There was no joy for claimants in the latest budget, with the £20 universal credit (UC) uplift limited to a further six months and still no uplift whatsoever for legacy benefit claimants.
It had been hoped that the chancellor would make the £20 uplift to UC permanent and extend it to the 2.5 million claimants of legacy benefits such as employment and support allowance, who have received no additional financial support during the pandemic. Disability and poverty charities had campaigned hard around this issue.
Instead, it was announced this week that the £20 uplift to UC, which was due to be withdrawn at the end of March, would be extended for a further six months and would them stop.
In addition, the temporary increase in working tax credit will end on 5 April and eligible claimants will receive a £500 one-off payment by 23 April instaed.
This includes those who, on 2 March 2021, receive:
Working Tax Credit payments
both Working Tax Credit and Child Tax Credit payments
Child Tax Credit payments and are eligible for Working Tax Credit but do not get a payment because their income is too high
The moves have been widely condemned by campaigning groups.

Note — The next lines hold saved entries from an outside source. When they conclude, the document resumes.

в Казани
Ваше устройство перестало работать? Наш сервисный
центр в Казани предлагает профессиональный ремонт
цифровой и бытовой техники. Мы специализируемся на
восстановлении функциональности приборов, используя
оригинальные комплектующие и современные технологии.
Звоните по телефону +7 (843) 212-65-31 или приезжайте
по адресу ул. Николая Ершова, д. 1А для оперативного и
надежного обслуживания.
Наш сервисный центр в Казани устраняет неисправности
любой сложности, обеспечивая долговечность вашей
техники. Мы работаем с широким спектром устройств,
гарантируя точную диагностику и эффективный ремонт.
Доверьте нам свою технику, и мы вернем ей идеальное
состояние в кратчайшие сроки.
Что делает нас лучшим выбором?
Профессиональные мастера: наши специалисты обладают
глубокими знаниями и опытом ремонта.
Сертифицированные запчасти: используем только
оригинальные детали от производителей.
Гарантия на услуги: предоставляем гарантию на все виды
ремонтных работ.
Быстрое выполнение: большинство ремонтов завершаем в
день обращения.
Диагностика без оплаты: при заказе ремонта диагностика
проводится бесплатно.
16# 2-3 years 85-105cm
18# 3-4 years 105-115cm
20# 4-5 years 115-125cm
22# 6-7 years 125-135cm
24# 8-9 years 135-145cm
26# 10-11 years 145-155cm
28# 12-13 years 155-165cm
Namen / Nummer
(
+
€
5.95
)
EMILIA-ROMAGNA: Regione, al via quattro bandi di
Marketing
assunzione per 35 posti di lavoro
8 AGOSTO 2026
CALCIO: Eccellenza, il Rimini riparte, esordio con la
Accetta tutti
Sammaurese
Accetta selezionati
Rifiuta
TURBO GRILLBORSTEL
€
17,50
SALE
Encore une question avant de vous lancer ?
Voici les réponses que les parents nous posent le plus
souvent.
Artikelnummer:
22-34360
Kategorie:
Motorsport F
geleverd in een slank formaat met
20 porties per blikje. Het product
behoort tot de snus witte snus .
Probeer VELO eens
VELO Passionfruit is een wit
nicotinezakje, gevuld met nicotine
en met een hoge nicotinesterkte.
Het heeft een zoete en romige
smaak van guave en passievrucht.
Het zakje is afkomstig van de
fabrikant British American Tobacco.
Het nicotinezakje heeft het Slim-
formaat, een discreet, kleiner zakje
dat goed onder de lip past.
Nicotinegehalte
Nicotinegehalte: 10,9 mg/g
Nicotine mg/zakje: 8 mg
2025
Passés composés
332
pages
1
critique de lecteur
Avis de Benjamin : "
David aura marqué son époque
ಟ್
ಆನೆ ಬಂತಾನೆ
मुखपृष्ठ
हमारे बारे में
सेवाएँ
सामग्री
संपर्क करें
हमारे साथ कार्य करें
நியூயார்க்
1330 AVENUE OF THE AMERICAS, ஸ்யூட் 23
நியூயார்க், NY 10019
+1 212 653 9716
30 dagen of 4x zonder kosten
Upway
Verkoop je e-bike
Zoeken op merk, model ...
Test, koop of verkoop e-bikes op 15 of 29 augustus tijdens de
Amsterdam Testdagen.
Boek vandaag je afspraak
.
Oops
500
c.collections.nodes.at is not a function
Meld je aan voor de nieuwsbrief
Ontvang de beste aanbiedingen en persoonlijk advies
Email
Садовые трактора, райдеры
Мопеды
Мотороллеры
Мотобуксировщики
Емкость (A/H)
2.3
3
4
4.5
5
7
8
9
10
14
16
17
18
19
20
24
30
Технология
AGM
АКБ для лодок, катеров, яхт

The Joseph Rowntree Foundation said:
“The government’s decision to cut universal credit and working tax credit in six months – just as the furlough scheme ends and unemployment peaks – will pull 500,000 people including 200,000 children into poverty as we head into winter.”

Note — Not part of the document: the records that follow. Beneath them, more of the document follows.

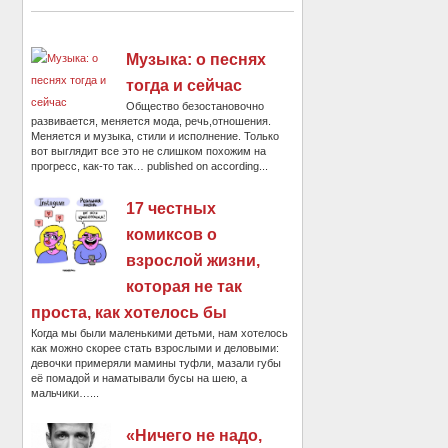
Музыка: о песнях
тогда и сейчас
Общество безостановочно
развивается, меняется мода, речь,отношения.
Меняется и музыка, стили и исполнение. Только
вот выглядит все это не слишком похожим на
прогресс, как-то так… published on according...
17 честных
комиксов о
взрослой жизни,
которая не так
проста, как хотелось бы
Когда мы были маленькими детьми, нам хотелось
как можно скорее стать взрослыми и деловыми:
девочки примеряли мамины туфли, мазали губы
её помадой и наматывали бусы на шею, а
мальчики…...
«Ничего не надо,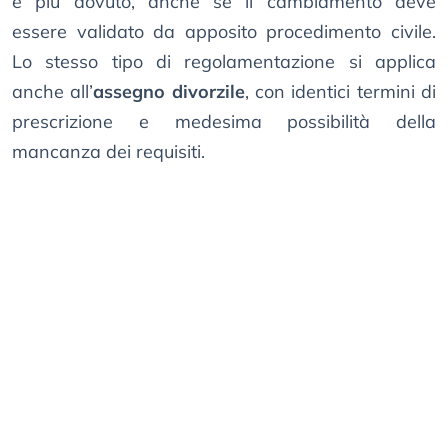
è più dovuto, anche se il cambiamento deve
essere validato da apposito procedimento civile.
Lo stesso tipo di regolamentazione si applica
anche all’
assegno divorzile
, con identici termini di
prescrizione e medesima possibilità della
mancanza dei requisiti.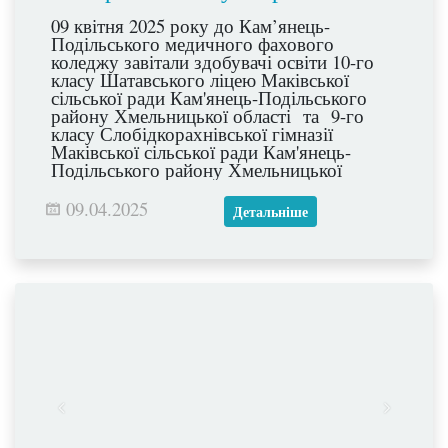
09 квітня 2025 року до Кам’янець-
Подільського медичного фахового
коледжу завітали здобувачі освіти 10-го
класу Шатавського ліцею Маківської
сільської ради Кам'янець-Подільського
району Хмельницької області та 9-го
класу Слобідкорахнівської гімназії
Маківської сільської ради Кам'янець-
Подільського району Хмельницької
області для екскурсії «Обираємо майбутнє
разом».
09.04.2025
Детальніше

The Resolution Foundation argued:
“The poorest households will face a 7 per cent fall in income in the second half of 2021-22 due to the removal of the £20 a week universal credit uplift, which will take the basic level of benefits back to levels not seen since the early 1990s at the same time as unemployment is due to peak.”
The Institute for Fiscal Studies was equally scathing:
“It is, by the way, remarkable that while the chancellor felt the need for a gradual phase out of furlough, business rates support, stamp duty reductions and VAT reductions he is still set on a cliff-edge reduction in UC such that incomes of some of the poorest families will fall by over £80 between one month and the next. Whatever the case for cutting generosity into the longer term, if you’re going to do so the case for doing it gradually rather than all at once looks unanswerable.”
It looks very much like, once again, claimants will be expected to bear the brunt of a financial crisis that they did not create, at a time when their income has been reduced year after year in comparison to other sections of society.